Exercise:
From the court opinion below, list every person named in its paragraph on the shootings.

---------- Excerpt

People v. Register

OPINION OF THE COURT

Simons, J.

Defendant appeals from an order of the Appellate Division which affirmed a judgment entered after a jury trial *273convicting him of murder in the second degree (Penal Law, § 125.25, subd 2 [depraved mind murder]) and two counts of assault in the first degree (Penal Law, § 120.10, subd 1). The charges arose from a barroom incident in which defendant shot and killed one man and seriously injured two others. He alleges that the evidence was insufficient to support the murder conviction and that the trial court erred in refusing to instruct the jury that it could consider intoxication evidence to negate an element of the crime of depraved mind murder. He also assigns error in rulings during the examination and cross-examination of his expert witness, claiming that the court limited his right to develop psychiatric evidence on the effect of alcohol on his conduct.

There should be an affirmance. The evidence supports the conviction and the court’s instructions were correct. Moreover, the court did not abuse its discretion in its rulings during the examination of defendant’s expert (cf. People v Cronin, 60 NY2d 430).

The shootings occurred about 12:30 a.m. on January 15, 1977 in a crowded barroom in downtown Rochester. The evidence established that defendant and a friend, Duval, had been drinking heavily that day celebrating the fact that Duval, through an administrative mixup, would not have to spend the weekend in jail. Sometime between 7:00 p.m. and 8:00 p.m., the two men left home for the bar. Defendant took a loaded pistol with him and shortly after they arrived at the bar, he produced it when he got into an argument with another patron over money owed him. Apparently the dispute ended without incident and defendant continued his drinking. After midnight another argument developed, this time between Duval and Willie Mitchell. Defendant took out the gun again, shot at Mitchell but mistakenly injured Lawrence Evans who was trying to stop the fight. He then stepped forward and shot Mitchell in the stomach from close range. At that, the 40 or 50 patrons in the bar started for the doors. Some of the bystanders tried to remove Mitchell to a hospital and while they were doing so, the decedent, Marvin Lindsey, walked by defendant. Lindsey was apparently a friend or acquaintance of defendant although that was the first time he had *274seen him that night. For no explained reason, defendant turned and fired his gun killing Lindsey.

--------------------
---------- Given information

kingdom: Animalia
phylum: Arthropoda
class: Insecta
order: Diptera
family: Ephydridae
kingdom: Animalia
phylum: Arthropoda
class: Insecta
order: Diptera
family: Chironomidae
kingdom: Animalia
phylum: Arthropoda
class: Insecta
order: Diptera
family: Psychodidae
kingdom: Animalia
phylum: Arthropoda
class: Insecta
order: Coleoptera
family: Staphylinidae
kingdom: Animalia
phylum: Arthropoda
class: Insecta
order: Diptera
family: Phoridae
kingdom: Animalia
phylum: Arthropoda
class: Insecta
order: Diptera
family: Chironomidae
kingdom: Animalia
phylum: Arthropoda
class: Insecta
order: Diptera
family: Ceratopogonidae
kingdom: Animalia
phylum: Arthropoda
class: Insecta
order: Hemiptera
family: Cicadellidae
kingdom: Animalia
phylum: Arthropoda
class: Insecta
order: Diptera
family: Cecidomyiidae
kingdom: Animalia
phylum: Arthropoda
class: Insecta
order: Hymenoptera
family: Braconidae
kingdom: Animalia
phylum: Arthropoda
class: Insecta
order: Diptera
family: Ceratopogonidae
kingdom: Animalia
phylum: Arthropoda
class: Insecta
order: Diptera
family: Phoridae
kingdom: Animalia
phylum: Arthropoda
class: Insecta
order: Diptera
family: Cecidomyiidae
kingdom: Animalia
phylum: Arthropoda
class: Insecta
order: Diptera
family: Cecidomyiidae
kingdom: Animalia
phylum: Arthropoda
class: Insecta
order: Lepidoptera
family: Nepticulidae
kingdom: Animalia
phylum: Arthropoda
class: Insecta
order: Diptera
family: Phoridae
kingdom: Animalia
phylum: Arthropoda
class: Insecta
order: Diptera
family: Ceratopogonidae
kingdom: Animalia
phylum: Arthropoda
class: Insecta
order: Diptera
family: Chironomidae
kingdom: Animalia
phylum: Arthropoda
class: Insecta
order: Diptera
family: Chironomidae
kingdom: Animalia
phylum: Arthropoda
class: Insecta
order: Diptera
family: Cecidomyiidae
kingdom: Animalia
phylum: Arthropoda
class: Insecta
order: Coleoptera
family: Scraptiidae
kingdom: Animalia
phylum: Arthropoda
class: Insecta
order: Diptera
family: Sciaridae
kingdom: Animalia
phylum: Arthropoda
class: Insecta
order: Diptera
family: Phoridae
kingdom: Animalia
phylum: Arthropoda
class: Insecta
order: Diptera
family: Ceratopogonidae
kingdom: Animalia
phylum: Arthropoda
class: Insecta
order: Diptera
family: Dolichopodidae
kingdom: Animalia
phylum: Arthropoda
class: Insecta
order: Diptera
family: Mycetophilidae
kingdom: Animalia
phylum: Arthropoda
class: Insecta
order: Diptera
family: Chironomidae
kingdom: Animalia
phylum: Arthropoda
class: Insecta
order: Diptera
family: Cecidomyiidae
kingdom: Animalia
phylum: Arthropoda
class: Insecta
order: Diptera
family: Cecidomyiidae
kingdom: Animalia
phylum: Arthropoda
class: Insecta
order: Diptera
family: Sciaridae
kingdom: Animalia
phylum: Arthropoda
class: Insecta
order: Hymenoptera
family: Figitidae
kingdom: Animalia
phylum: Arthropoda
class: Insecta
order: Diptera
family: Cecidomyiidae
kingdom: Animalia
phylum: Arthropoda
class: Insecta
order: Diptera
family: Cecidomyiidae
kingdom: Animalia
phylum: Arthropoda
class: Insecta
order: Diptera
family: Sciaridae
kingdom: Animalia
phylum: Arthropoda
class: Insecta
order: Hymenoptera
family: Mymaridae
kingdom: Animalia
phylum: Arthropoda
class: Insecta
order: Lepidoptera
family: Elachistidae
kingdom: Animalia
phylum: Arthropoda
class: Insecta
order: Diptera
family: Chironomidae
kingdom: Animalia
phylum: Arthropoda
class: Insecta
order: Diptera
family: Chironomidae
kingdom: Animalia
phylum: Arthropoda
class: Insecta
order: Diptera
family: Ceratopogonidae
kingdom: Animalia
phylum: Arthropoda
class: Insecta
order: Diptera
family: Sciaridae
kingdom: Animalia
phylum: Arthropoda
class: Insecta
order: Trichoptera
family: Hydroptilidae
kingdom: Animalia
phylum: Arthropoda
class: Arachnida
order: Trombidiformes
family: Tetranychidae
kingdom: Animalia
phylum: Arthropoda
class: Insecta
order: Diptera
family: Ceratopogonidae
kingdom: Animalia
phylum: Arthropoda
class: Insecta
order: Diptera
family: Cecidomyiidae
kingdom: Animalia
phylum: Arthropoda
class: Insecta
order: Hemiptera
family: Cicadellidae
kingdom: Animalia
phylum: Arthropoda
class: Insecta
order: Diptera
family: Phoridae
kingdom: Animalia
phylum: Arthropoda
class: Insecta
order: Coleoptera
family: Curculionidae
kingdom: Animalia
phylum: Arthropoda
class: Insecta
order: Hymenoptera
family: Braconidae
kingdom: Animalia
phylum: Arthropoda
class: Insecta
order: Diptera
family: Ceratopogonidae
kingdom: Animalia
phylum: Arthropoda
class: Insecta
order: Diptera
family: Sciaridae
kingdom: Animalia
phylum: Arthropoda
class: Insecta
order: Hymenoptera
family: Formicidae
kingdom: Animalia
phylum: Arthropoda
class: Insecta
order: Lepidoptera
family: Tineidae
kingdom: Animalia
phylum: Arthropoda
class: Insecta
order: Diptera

--------------------

Task answer:
Duval, Willie Mitchell, Lawrence Evans, Marvin Lindsey